Hummm? So do you think there is a open sourced firmware out there somewhere that is close enough that I could “tweak” it to fit my needs? I am far from building my own drivers, but I am determined to find my way there:) Right now I understand the idea of slave board, but that is about it. I’ve swapped some resistors and fried a couple drivers… That’s my qualifications at the moment:) Im going to attempt adding 7135’s this week. So, atleast I’m moving forward.

I will quiet down and let you get back on track now as i don’t want to hijacked this thread.

Nice job, Pilotdog! You’re really pushing things forward.

I haven’t even tested out the DoubleDown, but will do for sure, because I love that bypass-hole-design. I’m sure you would’ve done it to the TripleDown-17mm if you found enough space… But in terms of space you managed to fit a lot into 17mm.
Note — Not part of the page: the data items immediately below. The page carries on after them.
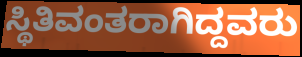
ಸ್ಥಿತಿವಂತರಾಗಿದ್ದವರುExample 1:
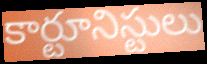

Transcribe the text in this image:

కార్టూనిస్టులు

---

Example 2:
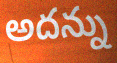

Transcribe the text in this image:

అదన్ను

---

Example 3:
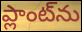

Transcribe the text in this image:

ప్లాంట్‌ను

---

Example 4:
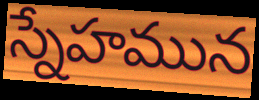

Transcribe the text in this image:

స్నేహమున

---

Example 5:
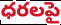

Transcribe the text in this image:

ధరలపై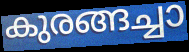
കുരങ്ങച്ചാ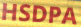
HSDPA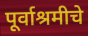
पूर्वाश्रमीचेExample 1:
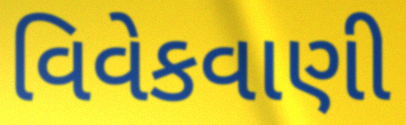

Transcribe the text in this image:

વિવેકવાણી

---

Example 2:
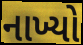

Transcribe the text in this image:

નાખ્યો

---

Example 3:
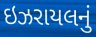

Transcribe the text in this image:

ઇઝરાયલનું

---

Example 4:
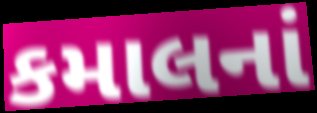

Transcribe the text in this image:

કમાલનાં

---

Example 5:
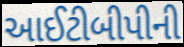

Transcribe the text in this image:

આઈટીબીપીનીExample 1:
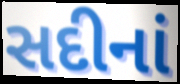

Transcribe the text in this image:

સદીનાં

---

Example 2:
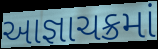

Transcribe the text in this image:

આજ્ઞાચક્રમાં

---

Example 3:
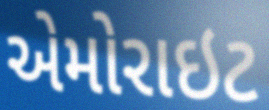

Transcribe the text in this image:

એમોરાઇટ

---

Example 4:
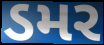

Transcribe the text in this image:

ડમર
I’ve used a A17DD-SO8 in a Convoy L2 lately, drilled a hole through the triangular LED+ pad and managed to fit in 18AWG silicone wires. I really like the way the LED+ is arranged there. With some recent drivers I don’t feel comfortable using 18AWG if I have to use the pad and it’s very close to the ground ring. The width and shape of the ledge this ground ring sits on varies with different hosts and I find myself worrying about clearance sometimes.

Well thanks for the compliments Chouster. Yeah, there was no way to get a pass through on the 17mm, and personally I hate the center pad on the S08. I find it a huge pain to solder to. This board has a bit more room around the outside than some of my others, and the 20mm board has a full 3mm of clearance around the edge.

I haven’t soldered on the S08 pad yet, probably never will, I just like the fact that you can drill and run a 18AWg wire through. Maybe there would be space for a hole if you would skip the LED+pad, but I know you’re not a fan of that. Anyways, very nice job.

Uploaded 17mm Rev1.1z. Zener-ready (will also work for TomE’s extra cap.)